James had found him then. They hadn’t known each other Before, but they’d met in that silent street and had clung to each other. When James had taken Aziraphale’s hand, Aziraphale had let him. When they’d found a place to sit together, James had told Aziraphale about the man he’d lost, the man he’d loved, and Aziraphale had let him.
Later, when James had kissed Aziraphale with tear-stained lips, when he had wanted to be held and had asked for more because wanted to feel something, anything, Aziraphale had let him do that, too. He’d wanted it, had wanted to feel less alone. To feel alive.
James hadn’t minded the way Aziraphale looked. Instead, he had shown Aziraphale the still-healing burns that were leaving pinkish-white scars on his dark legs, had laughed an empty laugh and said, “I don’t care what you look like, I don’t care what I look like, I don’t care.”
Aziraphale had cared enough for both of them back then.
He’d long since stopped feeling self-conscious about his fair skin, his light eyes, his cotton-puff hair. He’d learned that there were others who’d reacted to the first Flare the same way he had, and he’d learned that they didn’t know why, either. Over the centuries, he’d seen firsthand that this lack of pigment was genetic, that the Flare had changed something in their DNA. He’d long since stopped asking questions as pointless as ‘how’ and ‘why.’

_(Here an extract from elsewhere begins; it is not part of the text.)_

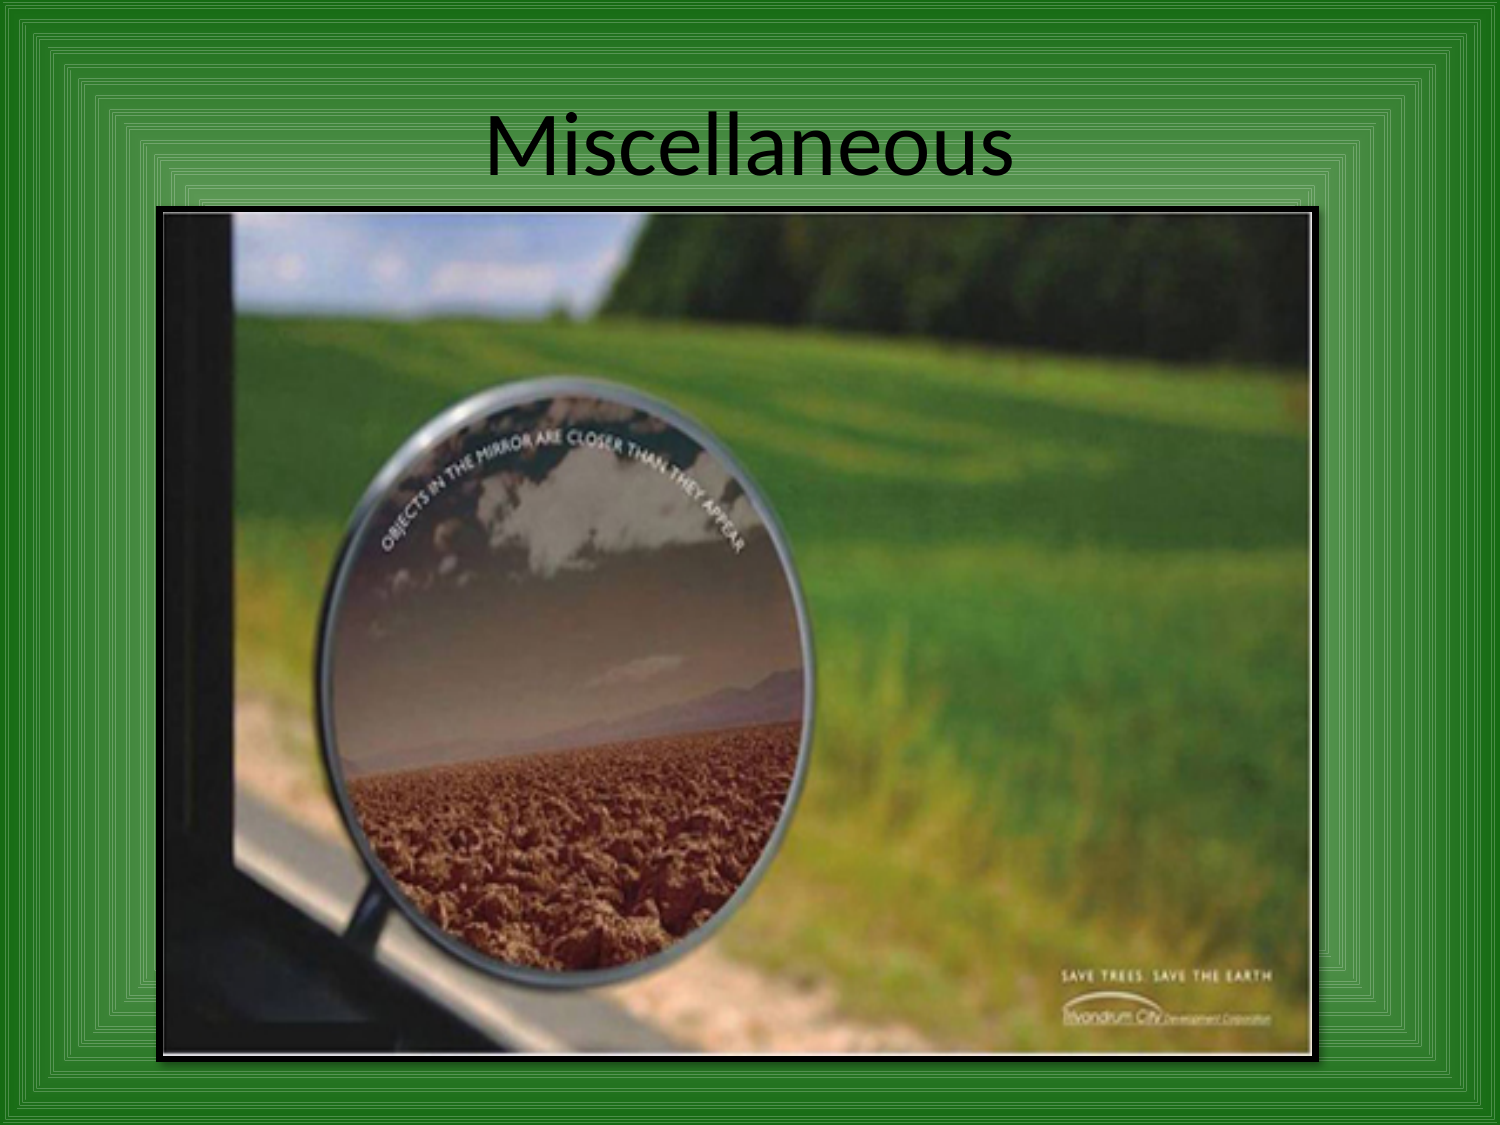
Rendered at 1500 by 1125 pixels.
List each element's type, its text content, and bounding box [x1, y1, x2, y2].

title Miscellaneous [75, 45, 1425, 233]
picture [162, 212, 1313, 1057]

It was the way things were. Somehow, Aziraphale was fireproof. In a world that had a tendency to burst into flames, there were much worse things to be.
Aziraphale sighed, and he flipped the sign on his door to ‘Closed’. He pulled his sleeping mat out from under the table and laid it down in the pit, out of the path of the sunlight that was beating in through the windows. He settled on his mat, hood drawn up around his face, and he waited for sleep.
When it came, Aziraphale dreamed of blue butterflies and salted popcorn, and of night.